Sun 'n Fun At the Crossroads
Walking around in our bright green AVweb newsteam shirts at shows like Sun 'n Fun has a certain advantage I had never figured on when I picked that color out of a catalog. People stop us all the time to ask questions, offer opinions and make interesting comments about what they've seen or heard. There's an understandable tendency to obsess over attendance numbers. If they're down, the show is circling the drain. If they're up, perhaps the great recovery is upon us.
I've stopped attaching much importance to the actual numbers themselves or the yearly trends. The reality is this: Sun 'n Fun is a mature show in a mature market that is itself in an industry that's on the down swing. No amount of glad handing and sappy prose is going to change that, so the numbers are likely to be generally flat—up a little some years, down a little in others. Judging by the crowds we saw, this might be a down year for any number of reasons I'm sure I can't surmise. We won't know for sure until Sun 'n Fun runs the totals.

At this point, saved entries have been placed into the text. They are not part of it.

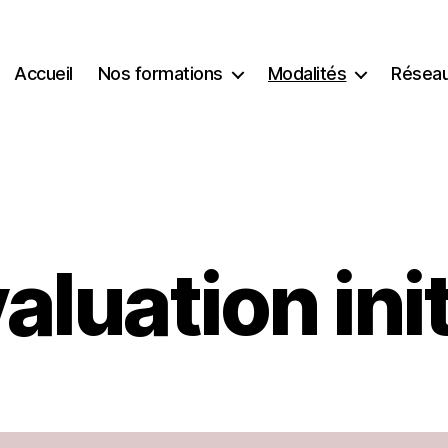
Accueil
Nos formations
Modalités
Réseau
aluation ini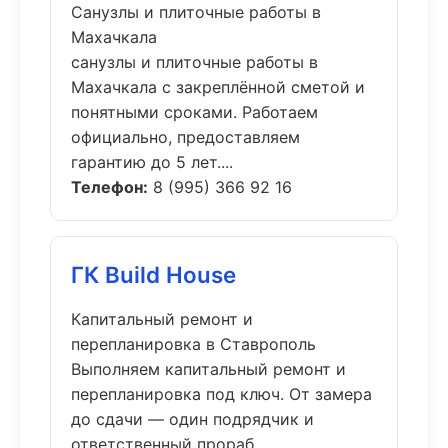
Санузлы и плиточные работы в
Махачкала
санузлы и плиточные работы в
Махачкала с закреплённой сметой и
понятными сроками. Работаем
официально, предоставляем
гарантию до 5 лет....
Телефон:
8 (995) 366 92 16
ГК Build House
Капитальный ремонт и
перепланировка в Ставрополь
Выполняем капитальный ремонт и
перепланировка под ключ. От замера
до сдачи — один подрядчик и
ответственный прораб....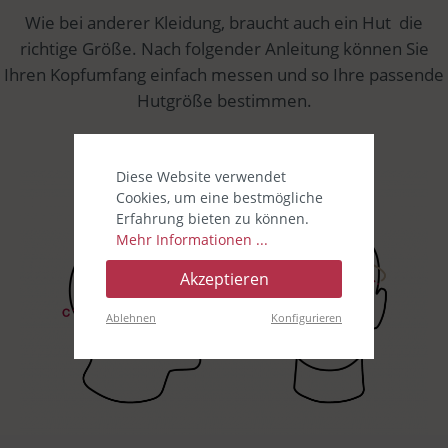
Wie bei anderer Kleidung, braucht auch ein Hut die
richtige Größe.
Nach folgender Anleitung können Sie
Ihren Kopfumfang einfach messen und so Ihre passende
Hutgröße bestimmen.
Diese Website verwendet
Cookies, um eine bestmögliche
Erfahrung bieten zu können.
Mehr Informationen ...
Akzeptieren
Ablehnen
Konfigurieren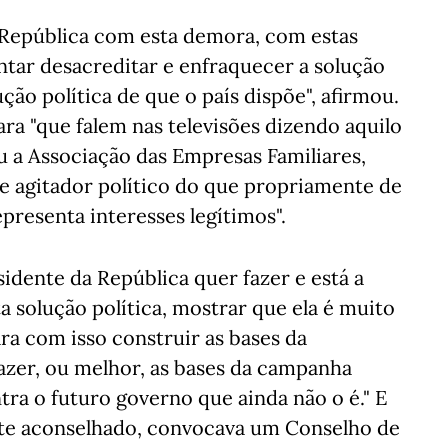
 República com esta demora, com estas
entar desacreditar e enfraquecer a solução
ção política de que o país dispõe", afirmou.
ra "que falem nas televisões dizendo aquilo
iu a Associação das Empresas Familiares,
e agitador político do que propriamente de
resenta interesses legítimos".
idente da República quer fazer e está a
a solução política, mostrar que ela é muito
ra com isso construir as bases da
fazer, ou melhor, as bases da campanha
ntra o futuro governo que ainda não o é." E
nte aconselhado, convocava um Conselho de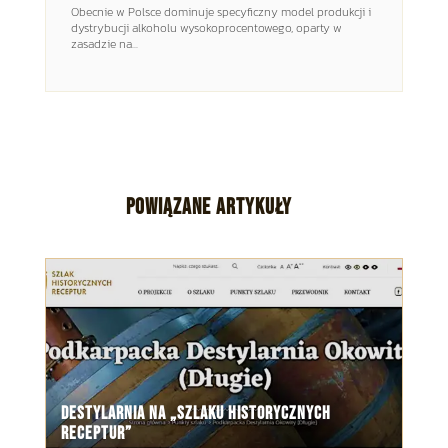
Obecnie w Polsce dominuje specyficzny model produkcji i
dystrybucji alkoholu wysokoprocentowego, oparty w
zasadzie na...
POWIĄZANE ARTYKUŁY
Destylarnia na „Szlaku Historycznych
Receptur”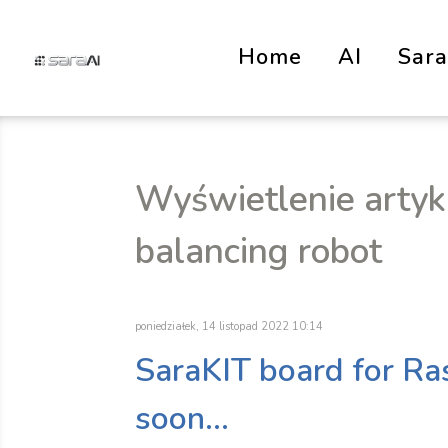
Home
AI
Sar
Wyświetlenie artyku
balancing robot
poniedziałek, 14 listopad 2022 10:14
SaraKIT board for R
soon...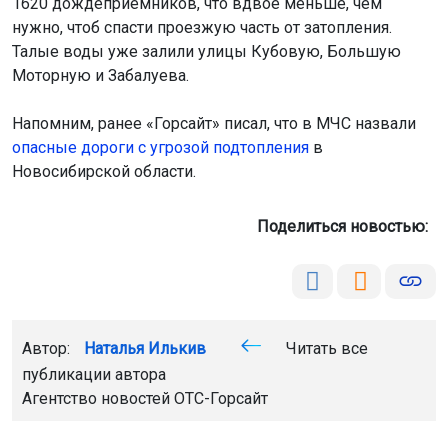
1620 дождеприёмников, что вдвое меньше, чем
нужно, чтоб спасти проезжую часть от затопления.
Талые воды уже залили улицы Кубовую, Большую
Моторную и Забалуева.
Напомним, ранее «Горсайт» писал, что в МЧС назвали
опасные дороги с угрозой подтопления
в
Новосибирской области.
Поделиться новостью:
Автор:
Наталья Илькив
Читать все
публикации автора
Агентство новостей
ОТС-Горсайт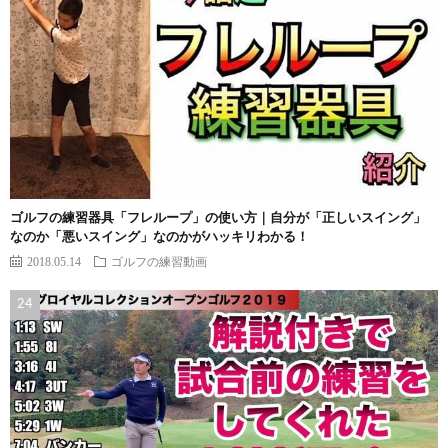
ゴルフの練習器具「フレループ」の使い方｜自分が「正しいスイング」
なのか「悪いスイング」なのかがハッキリわかる！
2018.05.14
ゴルフの練習動画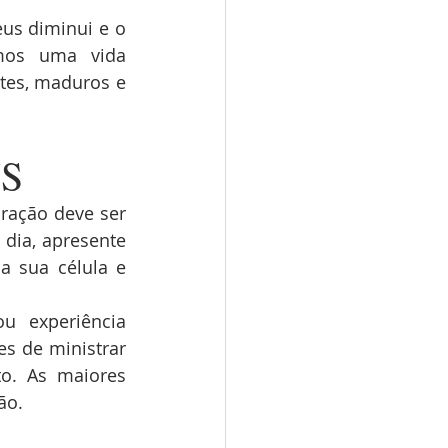
us diminui e o 
mos uma vida 
tes, maduros e 
S
ação deve ser 
ia, apresente 
 sua célula e 
 experiência 
s de ministrar 
o. As maiores 
ão.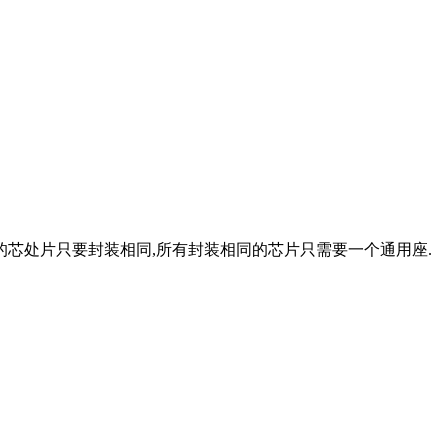
以下的芯处片只要封装相同,所有封装相同的芯片只需要一个通用座.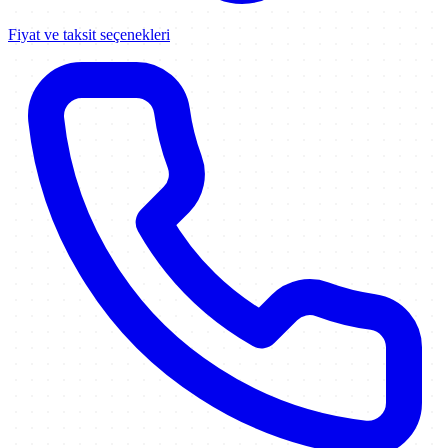
Fiyat ve taksit seçenekleri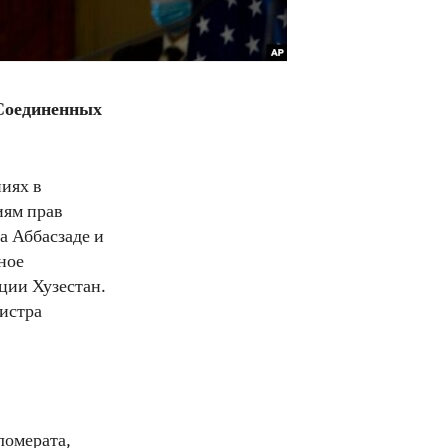
Соединенных
иях в
иям прав
а Аббасзаде и
ное
ции Хузестан.
истра
ломерата,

But what does it all mean? I spent Sunday afternoon asking people just this question. All of the dozen vendors I spoke with had a good show. With only one or two exceptions, overall traffic in the booths appeared to be down over last year, but those who did show up tended to be buyers, not lip flappers. "We are definitely slower this year than last year. But we sold out of our inventory," said Chris Esposito, of Light Sport Group. (They were selling aviation-adapted Contour cameras.) Over in the Lancair booth, where the company had a pair of turbine-powered Evolutions parked, Doug Mayer told me the same thing. And something else, too.
"I've been coming here for 10 years with Lancair and for longer than that doing other things. And something happened to me that's never happened," he said. And what was that? A Sun 'n Fun staffer stopped to give him a ride to the parking lot in a golf cart. I blogged on this earlier in the week, but credit Sun 'n Fun's new CEO J.R. Lites Leenhouts for that, not me. He instructed the staff to reach out with these kinds of courtesies and they did. That's a positive development. (Credit due: the volunteers here have always been exceptionally helpful and friendly.)
Compared to last year, the weather this year was perfect. Highs in the mid-80s all week, with just an afternoon shower on Saturday. I cruised West Pipkin on Friday morning looking for the usual traffic jams, but they were nowhere to be found. Part of that may be due to lower attendance in general or just better organization. Either way, I was glad to avoid the backups that have marred every show I've been to. I think there are still things to be improved in getting people into and out of the show, but I get the impression these things are in the works.
I spoke with Gulf Coast Avionics owner Rick Garcia, who was in his booth on Sunday. Garcia told me his sales were up slightly over last year on slower traffic, but not as good as sales in previous years. He's on Sun 'n Fun's board of directors and told me Leenhouts needs to get through a show and watch the gears turn before making wholesale changes. "Every event is going to have its problems," Garcia said, "but they can be fixed." One thing he said that I find encouraging is that there's a plan to form an exhibitor's advisory council composed of perhaps 20 exhibitors.
If there's any consistent complaint I hear, it's from vendors who feel Sun 'n Fun needs to do a better job of making their lives easier and making them feel welcome at the show. Some told me that registering and making arrangements with show organizers is more difficult than it needs to be and when they need to hear the word "yes," they often hear "no" instead. (I hear the same complaint at AirVenture, but more often at Sun 'n Fun.) Airshows are nice, but the vendor community is the core of this show and I don't see any reason why these minor irritations can't be addressed, thus making the vendors more enthusiastic about coming.
And they're going to come. "For us, this is the start of the selling season," said Lynn Thomas of Quest Aircraft. "If you're not here, you risk people thinking you're no longer in business." Having said that, other companies told me they spend a significant portion of their promotional budgets in coming to Sun 'n Fun and they expect a return. Everyone I spoke to told me they got plenty of return for the effort this year.
What's ahead? That will be up to Leenhouts, his management cadre and the board. In my view, they sent the right message this year by, at least on the surface, making the show more attendee-friendly. If they now turn their attention to vendors--and the press, which serves an important informational and promotional force multiplier--there's potential to improve this event substantially. It will never be AirVenture, but then AirVenture will never be Paris, either. Sun 'n Fun is uniquely positioned to be the season opener, just as Lynn Thomas said. I'm optimistic that next year, they'll be making the most of that. They're on the right track.